I did not mention Stephen Miller because he is relevant for the shooting, but for the assessment of the DHS as a whole. If you have actual confidence in the DHS to lead an independent investigation of its own agents, considering the people in charge, you must be very naive.

Your country has taken a sudden and deep authoritarian turn and is right on its way into fascism. We've seen this in our own countries 90-100 years ago, it looks and sounds all too familiar. The past few months have already shown that the democratic system is in fact very fragile and can fall apart faster than people would have thought. Better wake up until it's too late!

  • CMay a day ago

    Set a reminder for yourself in 20 years to think back on these times. Not all of your thoughts about these times will be correct, because almost nobody is 100% correct about all of the things all of the time. Recall how sure the media was about this and that, but it never panned out. It will be illuminating.
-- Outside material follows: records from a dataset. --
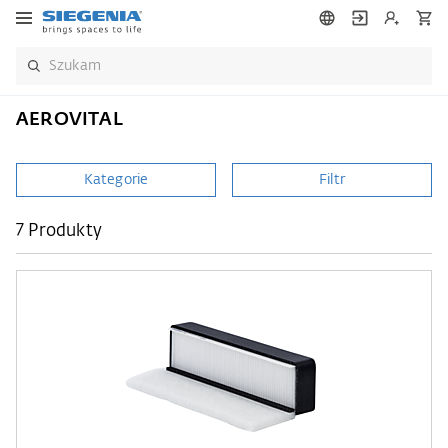
AEROVITAL
Kategorie
Filtr
7 Produkty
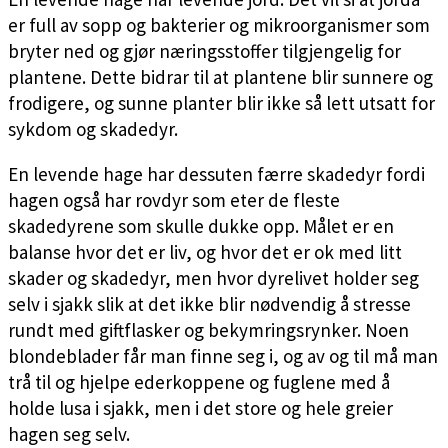
er full av sopp og bakterier og mikroorganismer som
bryter ned og gjør næringsstoffer tilgjengelig for
plantene. Dette bidrar til at plantene blir sunnere og
frodigere, og sunne planter blir ikke så lett utsatt for
sykdom og skadedyr.
En levende hage har dessuten færre skadedyr fordi
hagen også har rovdyr som eter de fleste
skadedyrene som skulle dukke opp. Målet er en
balanse hvor det er liv, og hvor det er ok med litt
skader og skadedyr, men hvor dyrelivet holder seg
selv i sjakk slik at det ikke blir nødvendig å stresse
rundt med giftflasker og bekymringsrynker. Noen
blondeblader får man finne seg i, og av og til må man
trå til og hjelpe ederkoppene og fuglene med å
holde lusa i sjakk, men i det store og hele greier
hagen seg selv.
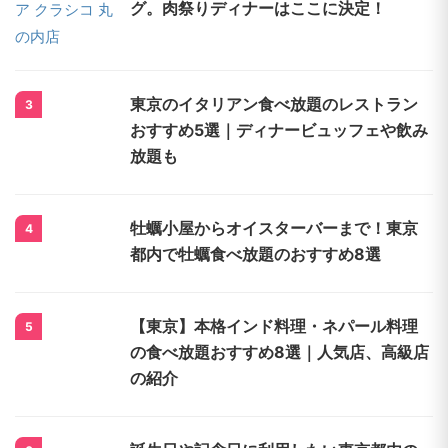
グ。肉祭りディナーはここに決定！
東京のイタリアン食べ放題のレストラン
3
おすすめ5選｜ディナービュッフェや飲み
放題も
牡蠣小屋からオイスターバーまで！東京
4
都内で牡蠣食べ放題のおすすめ8選
【東京】本格インド料理・ネパール料理
5
の食べ放題おすすめ8選｜人気店、高級店
の紹介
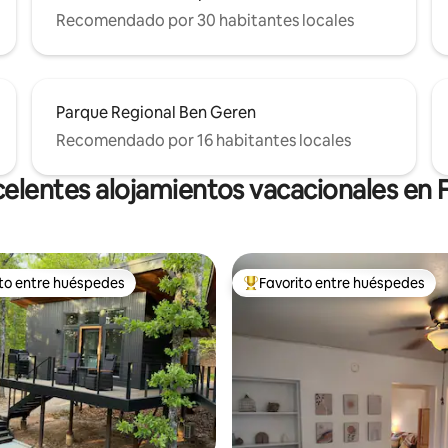
Recomendado por 30 habitantes locales
Parque Regional Ben Geren
Recomendado por 16 habitantes locales
elentes alojamientos vacacionales en 
ito entre huéspedes
Favorito entre huéspedes
ejores en Favorito entre huéspedes
De los mejores en Favorito ent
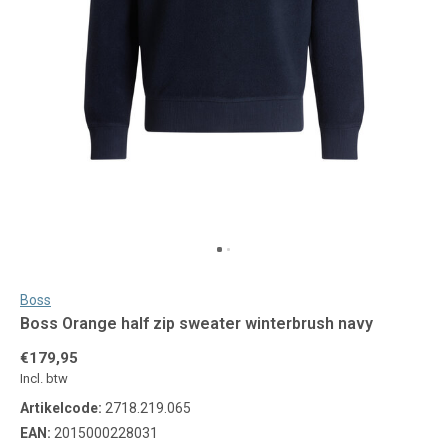
Boss
Boss Orange half zip sweater winterbrush navy
€179,95
Incl. btw
Artikelcode:
2718.219.065
EAN:
2015000228031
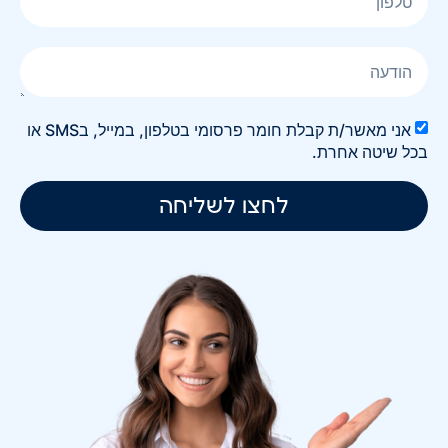
אני מאשר/ת קבלת חומר פרסומי בטלפון, במייל, בSMS או
בכל שיטה אחרת.
לחצו לשליחה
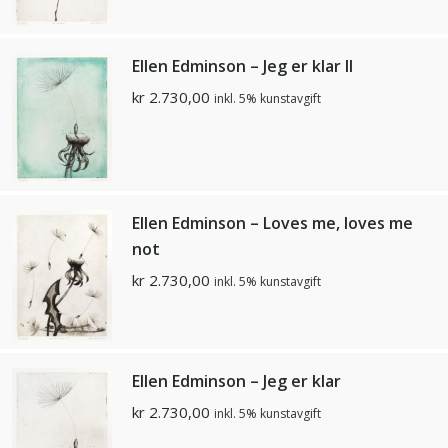
Ellen Edminson – Jeg er klar II
kr
2.730,00
inkl. 5% kunstavgift
Ellen Edminson – Loves me, loves me
not
kr
2.730,00
inkl. 5% kunstavgift
Ellen Edminson – Jeg er klar
kr
2.730,00
inkl. 5% kunstavgift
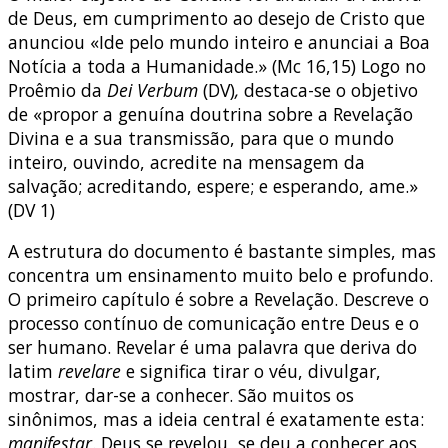
de Deus, em cumprimento ao desejo de Cristo que
anunciou «Ide pelo mundo inteiro e anunciai a Boa
Notícia a toda a Humanidade.» (Mc 16,15) Logo no
Proêmio da
Dei Verbum
(DV)
,
destaca-se o objetivo
de «propor a genuína doutrina sobre a Revelação
Divina e a sua transmissão, para que o mundo
inteiro, ouvindo, acredite na mensagem da
salvação; acreditando, espere; e esperando, ame.»
(DV 1)
A estrutura do documento é bastante simples, mas
concentra um ensinamento muito belo e profundo.
O primeiro capítulo é sobre a Revelação. Descreve o
processo contínuo de comunicação entre Deus e o
ser humano. Revelar é uma palavra que deriva do
latim
revelare
e significa tirar o véu, divulgar,
mostrar, dar-se a conhecer. São muitos os
sinônimos, mas a ideia central é exatamente esta:
manifestar
. Deus se revelou, se deu a conhecer aos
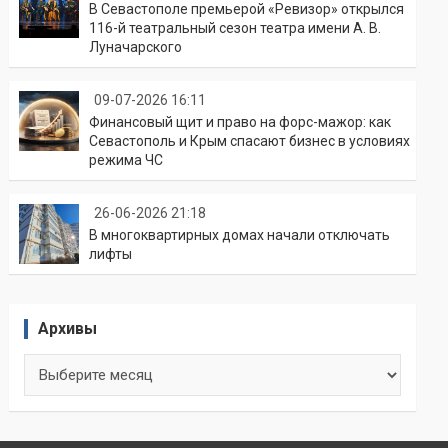
В Севастополе премьерой «Ревизор» открылся
116-й театральный сезон театра имени А. В.
Луначарского
09-07-2026 16:11
Финансовый щит и право на форс-мажор: как
Севастополь и Крым спасают бизнес в условиях
режима ЧС
26-06-2026 21:18
В многоквартирных домах начали отключать
лифты
Архивы
Архивы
    • spacechild1 a day ago

      Thanks, but luckily I can recognize authoritarianism and facism when they're happening. No need to wait 20 years. We're seeing similar tendencies all over Europe and your fucking government is supporting them.

      • CMay 20 hours ago

        Fascism isn't possible here without stealing control of education and other institutions in a bunch of states, but what Trump has been doing is increasing education freedom. A similar argument is made with socialism and communism. "Socialism is not communism!", but you can get to communism through socialism. It's just that, in the US to do that you have to control education and other institutions in numerous states simultaneously. Marxists did try that and it's why we've had the culture war here, but we've been pushing back.

        Fascists and communists also like to control language. It was Marxist movements trying to control language here and cancelling people, with widespread pressure campaigns to divide communities. Trump's unfiltered rhetoric drove them crazy and created space in the public sphere for people to speak their mind even if it wasn't politically correct. So Trump has also helped freedom of speech.

        There are several other issues like that which are being addressed. It's not that everyone thinks Trump is a beacon of morality and sanity, it's just that he's getting things done that are legitimately helping address the country's challenges at the moment in time we're in.

        Putting pressure on Venezuela and Iran with CIA, Mossad and the military has probably significantly delayed China's move on Taiwan. It may have even contributed to Xi Jinping's timing in arresting the last of his military high command which is unprecedented.

        We'll be ok here in the US and our behavior today is in line with some pretty traditional national strategy. We were in luxury mode for too long, so part of what is happening is we're playing catch-up, which tends to involve some rudeness and chaos.